Diversity Investment Group

When to Sell


Selling Your Stock for the Right Reasons
by Joe Pulizzi, ICLUBcentral Inc.

Every time I think about selling a stock, I think of Eddie Murphy in Trading Places (I highly recommend that movie if you haven't seen it). Eddie's character gets so excited in the heat of selling a commodity that he yells out "Sell, Sell, Sell." If only we were selling for millions of dollars. With our clubs, the selling is usually over a few hundred to a few thousand dollars. Whether you sell to capture millions of dollars, or fifty bucks, the decision to sell should not be taken lightly.

Even buy-and-hold gurus know that there are times when selling is necessary. Let's look at a few.

According to the BetterInvesting, there are four reasons to sell your stock unrelated to the stock's performance.

  1. To reap the rewards of long-term investing (to buy a house, fund an education, start a family, etc.).
  2. Cash is needed for a departing member.
  3. Selling for income tax purposes. Selling a portfolio loser can offset a huge profit.
  4. Selling to maintain diversification. If your club is lucky to find a high-flyer, you may need to sell a portion of your holdings if that stock accounts for more than 20% of your portfolio. Also, if your club maintains a diversification of company sizes, you may need to sell on occasion to keep your portfolio diversified (i.e., Dell in 1992 was a small-cap. Now it is a large-cap stock. Should you adjust your portfolio?). Note: Small-cap stocks are generally considered to have market capitalizations less than $1 billion. Large-cap stocks have market capitalizations greater than $10 billion.

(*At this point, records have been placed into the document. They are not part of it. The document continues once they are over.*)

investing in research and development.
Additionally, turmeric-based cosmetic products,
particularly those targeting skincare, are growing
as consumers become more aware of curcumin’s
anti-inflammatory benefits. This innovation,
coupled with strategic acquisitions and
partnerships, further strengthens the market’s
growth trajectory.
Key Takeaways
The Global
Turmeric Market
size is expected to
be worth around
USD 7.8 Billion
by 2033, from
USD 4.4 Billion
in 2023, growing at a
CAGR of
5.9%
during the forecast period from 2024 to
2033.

On a performance basis, the BetterInvesting lists several factors to consider when selling a stock.

  1. Company's management changes and your club believes it is not good for the company or the stock.
  2. Sales or earnings are noticeably slowing/Profit margins are declining. This can be a warning sign of things to come. If the company you own releases poor earnings, be sure someone in the club does research on why.
  3. The company takes on too much debt, which may affect margins and leverage.
  4. Increasing competition is taking away the company's market share. This is very important. Remember what Dell did to Compaq.
  5. The company depends too much on one product. Remember, companies need to diversify just like our club portfolios.
  6. Economic conditions severely threaten the company. If gas prices were going sky-high with no sign of going down, would you want to invest in an airline stock, trucking company?
  7. The return of the stock is no longer compatible with your club philosophy. If your club's goal is to make 15% per year, and the company you own now grows at 5%, it will be very hard for that company's stock to move more than that.

If your club has noticed one of these factors in a company you own, be sure to go back and find out why the club originally bought the stock. That should give you some perspective. Good luck!